----- PROVIDED PASSAGE

Jacob truly wanted to enjoy peace in this world, a world that did not belong to him because he had shared worlds with his brother Esau (Tanna d’bey Eliyahu Zutah). How could he have wanted to rest peacefully in this world? And why was he struck with the bad news concerning Joseph, as opposed to another child?
It is because Jacob, a man who symbolizes the toil of study, didn’t want peace for enjoyment’s sake. Rather, he wanted to alleviate the burden of exile for his children. G-d, however, didn’t want Jacob to rest in tranquility, for in such a case his children would have been at risk of diminishing their studies and would have forgotten the Torah. The word וישב (“and he rested”) can be restructured as וי שב, meaning that if Jacob had only aspired to rest in peace (שב), he would have misled future generations to search for comfort. This would have had consequences that are disastrous (וי) because the Torah is only acquired through toil.
Thus it was the tragedy of Joseph (and precisely Joseph) that grabbed hold of Jacob because of his name; Joseph means, “who adds, who grows” (Taanith 31a). One must put in extra effort, without respite, to study Torah because this is the only thing that can rectify our exile.
The Mishpat Tzaddik confirms our hypothesis. He cites the amazing words of the Zohar as follows: “If the Children of Israel knew why G-d reprimands them more than any other people, they would understand that G-d gave up on what is due to Him” (Zohar III:66a). He explains that G-d created His legions of angels to serve Him. When He created the Jewish people, He fashioned them on the model of the Celestial Assembly (Zohar II:169b; III:66a). G-d made it such that everything that happens in the world depends on Jews. When Israel abandons the Torah and the service of G-d, the angels also stop short, for everything depends on the acts of men. When Israel abandons the path of Torah and no longer serves G-d, the Celestial Court ceases to fulfill the will of G-d, as it is written, “When Israel does not conduct itself with perfection in this world, the Name of G-d is not complete in Heaven. And so G-d says, ‘If you know that your actions prevent all the numerous legions from serving Me, you also know that you don’t deserve to continue living in this world, not even for an hour’” (Zohar III:4b).
It’s thanks to the Torah of Jacob – who is the head of the Celestial Chariot (Bereshith Rabba 82:7), “whose portrait is engraved on the Divine Throne” (Pesikta Zutah Gen 28:13) and “who himself is a throne” (Zohar I:97a) “whom G-d is so proud of” (Isa 49:3) “that is the foundation of His splendor” (Zohar III:32a) – that we glorify G-d. If Jacob rests, be it only in thought (even for the intention of devoting himself to Torah), he commits a sin that is transmitted to all his descendants.

----------
----- DATASET ENTRIES

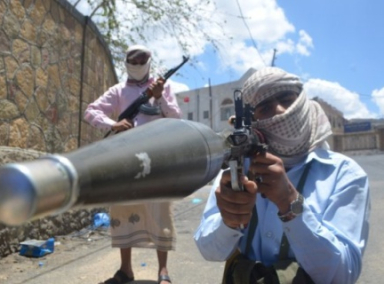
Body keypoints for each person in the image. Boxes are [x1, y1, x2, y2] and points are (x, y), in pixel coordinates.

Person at [194, 67, 370, 284]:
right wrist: (229, 222)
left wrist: (291, 203)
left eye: (287, 99)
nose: (279, 110)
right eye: (264, 107)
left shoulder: (344, 174)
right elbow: (209, 251)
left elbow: (343, 275)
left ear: (302, 101)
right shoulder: (236, 169)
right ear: (252, 122)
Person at [84, 45, 181, 284]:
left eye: (142, 60)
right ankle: (125, 269)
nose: (137, 65)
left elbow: (176, 119)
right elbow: (90, 111)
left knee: (160, 212)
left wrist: (158, 97)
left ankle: (163, 271)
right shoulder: (117, 91)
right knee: (123, 211)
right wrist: (112, 124)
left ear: (149, 61)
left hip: (157, 158)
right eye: (133, 61)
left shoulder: (163, 87)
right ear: (126, 62)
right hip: (126, 159)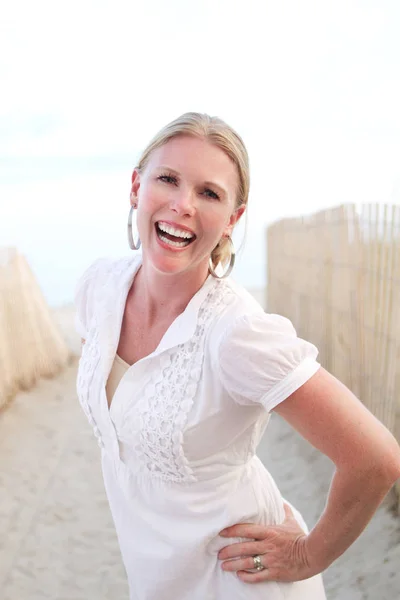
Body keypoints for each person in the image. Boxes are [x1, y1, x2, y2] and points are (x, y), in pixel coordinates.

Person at [74, 112, 400, 600]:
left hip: (239, 583)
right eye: (168, 179)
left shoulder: (237, 333)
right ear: (136, 187)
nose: (182, 204)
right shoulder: (99, 288)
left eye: (209, 193)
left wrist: (307, 555)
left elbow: (375, 460)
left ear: (232, 219)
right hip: (157, 579)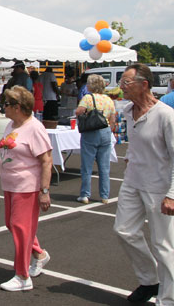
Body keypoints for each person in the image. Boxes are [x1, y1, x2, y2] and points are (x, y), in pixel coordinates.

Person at [113, 63, 174, 304]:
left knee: (164, 245)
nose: (121, 88)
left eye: (126, 83)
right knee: (123, 230)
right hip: (133, 182)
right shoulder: (129, 111)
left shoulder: (165, 116)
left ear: (144, 85)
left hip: (159, 187)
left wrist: (172, 194)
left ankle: (168, 299)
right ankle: (150, 281)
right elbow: (138, 145)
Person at [0, 86, 52, 292]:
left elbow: (46, 160)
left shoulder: (35, 128)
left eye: (6, 104)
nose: (3, 107)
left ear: (18, 107)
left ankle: (23, 276)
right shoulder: (11, 125)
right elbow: (6, 153)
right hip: (10, 185)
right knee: (12, 224)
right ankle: (39, 254)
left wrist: (44, 191)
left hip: (27, 187)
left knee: (21, 228)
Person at [74, 74, 117, 205]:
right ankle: (104, 195)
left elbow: (78, 111)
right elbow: (113, 119)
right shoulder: (108, 99)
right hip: (105, 131)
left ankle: (85, 194)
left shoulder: (88, 98)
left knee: (87, 165)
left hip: (91, 132)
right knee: (104, 166)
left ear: (91, 85)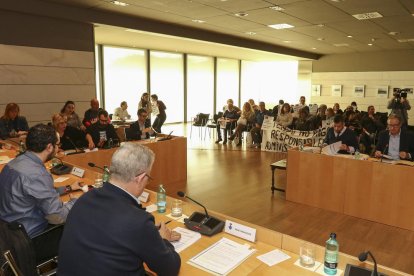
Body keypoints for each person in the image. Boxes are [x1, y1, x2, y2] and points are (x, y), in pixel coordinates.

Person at [58, 143, 181, 275]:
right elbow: (170, 269)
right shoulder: (138, 221)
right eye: (148, 178)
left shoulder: (84, 199)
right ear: (139, 178)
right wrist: (163, 239)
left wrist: (148, 234)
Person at [0, 124, 81, 261]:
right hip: (30, 240)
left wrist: (66, 189)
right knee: (81, 225)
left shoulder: (14, 164)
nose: (58, 148)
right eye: (57, 145)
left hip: (8, 235)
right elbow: (57, 217)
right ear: (49, 147)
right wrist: (75, 201)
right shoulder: (37, 174)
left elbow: (33, 194)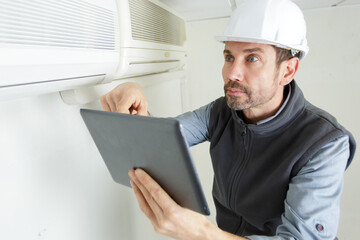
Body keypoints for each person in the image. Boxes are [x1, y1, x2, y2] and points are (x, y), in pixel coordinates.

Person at [100, 0, 356, 239]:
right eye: (229, 57)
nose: (232, 73)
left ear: (287, 70)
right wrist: (134, 95)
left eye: (252, 58)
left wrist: (202, 232)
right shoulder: (221, 112)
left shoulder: (324, 142)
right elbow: (157, 140)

----------

> **PROBLEM SET**
a) In the passage about Jacob, what does the name Joseph mean?
b) Rewrite the passage about Jacob from "It is because" up to and including "acquired through toil.", swapping "toil" for "labor".

> **RESULTS OF THE TASKS**
a) It means "who adds, who grows."

b)
It is because Jacob, a man who symbolizes the labor of study, didn’t want peace for enjoyment’s sake. Rather, he wanted to alleviate the burden of exile for his children. G-d, however, didn’t want Jacob to rest in tranquility, for in such a case his children would have been at risk of diminishing their studies and would have forgotten the Torah. The word וישב (“and he rested”) can be restructured as וי שב, meaning that if Jacob had only aspired to rest in peace (שב), he would have misled future generations to search for comfort. This would have had consequences that are disastrous (וי) because the Torah is only acquired through labor.